The Labor Department’s monthly employment report showed employers added 45,000 new jobs in December 2019, while the unemployment rate held steady at 3.5%, a 50-year low.

But wage gains were disappointing. Average hourly earnings of private-sector employees rose 2.9% year over year in December. The rate of growth hovered just above 3% for most of 2019.

With unemployment so low, economists expect employers to be under more pressure to increase pay.

“Lack of wage growth has been the biggest puzzle for the last several years,” said economist Aparna Mathur at the American Enterprise Institute.

Mathur said that even with the official unemployment rate so low, there is still significant slack in the labor market: millions of long-term unemployed, part-time workers looking for full-time work, and people on the sidelines ready to jump into the workforce.

“The more people who keep entering,” said Mathur, “the less pressure on employers to pay higher wages.”

Plus, a lot of the jobs created since the Great Recession have been in service industries, she said. “The kinds of work that people are finding may be contingent, contractual — not high-wage jobs with benefits.”

Where employees do get benefits like health insurance, the cost is rising, eating into what employers have left for raises.

But this isn’t just a last-few-years story. Wage growth was even lousier, in the 1.5% to 2.5% range, through most of the past decade, according to data compiled by the Federal Reserve Bank of St. Louis.

Economist Elise Gould at the Economic Policy Institute said the depth of the Great Recession and the slow pace of the economic recovery depressed wage growth for years. And she also pointed to longer-term economic changes: “The reduced leverage that workers have — the decline in unionization, the declining value of the federal minimum wage.”

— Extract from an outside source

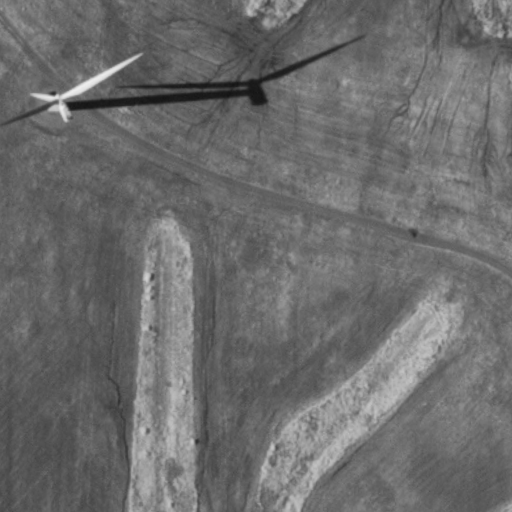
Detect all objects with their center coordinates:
wind turbine: (47, 105)
road: (234, 183)
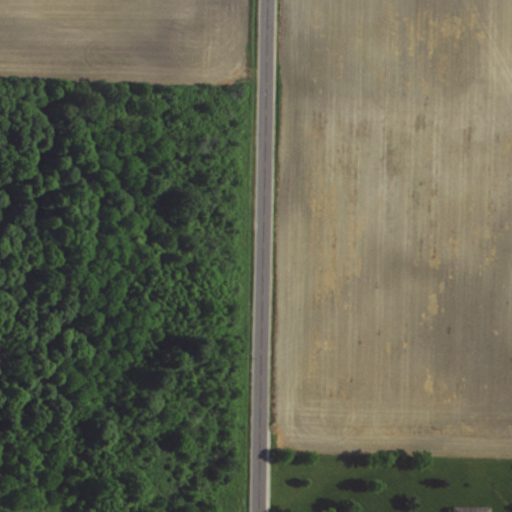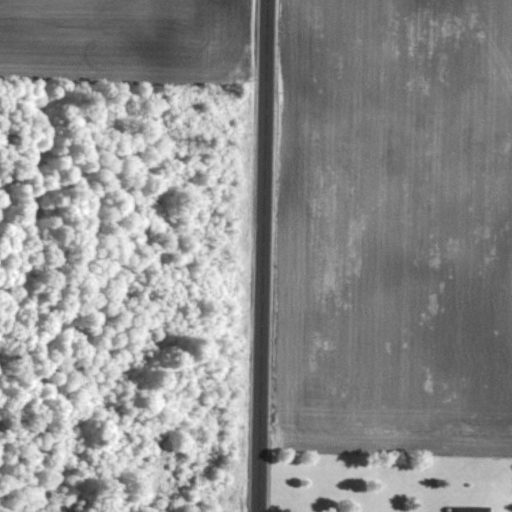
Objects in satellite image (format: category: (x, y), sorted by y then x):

Economist Mark Zandi at Moody’s Analytics said that the sluggish wage growth of the last decade is in line with weak worker-productivity growth. He pointed out that since inflation has been relatively low, even moderate wage gains are delivering more purchasing power to workers.

Zandi speculated that in the past couple years, the escalating trade war with China has undermined business confidence and made employers hesitant to hike pay.

“Now that we have a truce in the trade war,” Zandi said, “businesses may start to feel a little bit better about things, and we should see wage growth begin to pick up again.”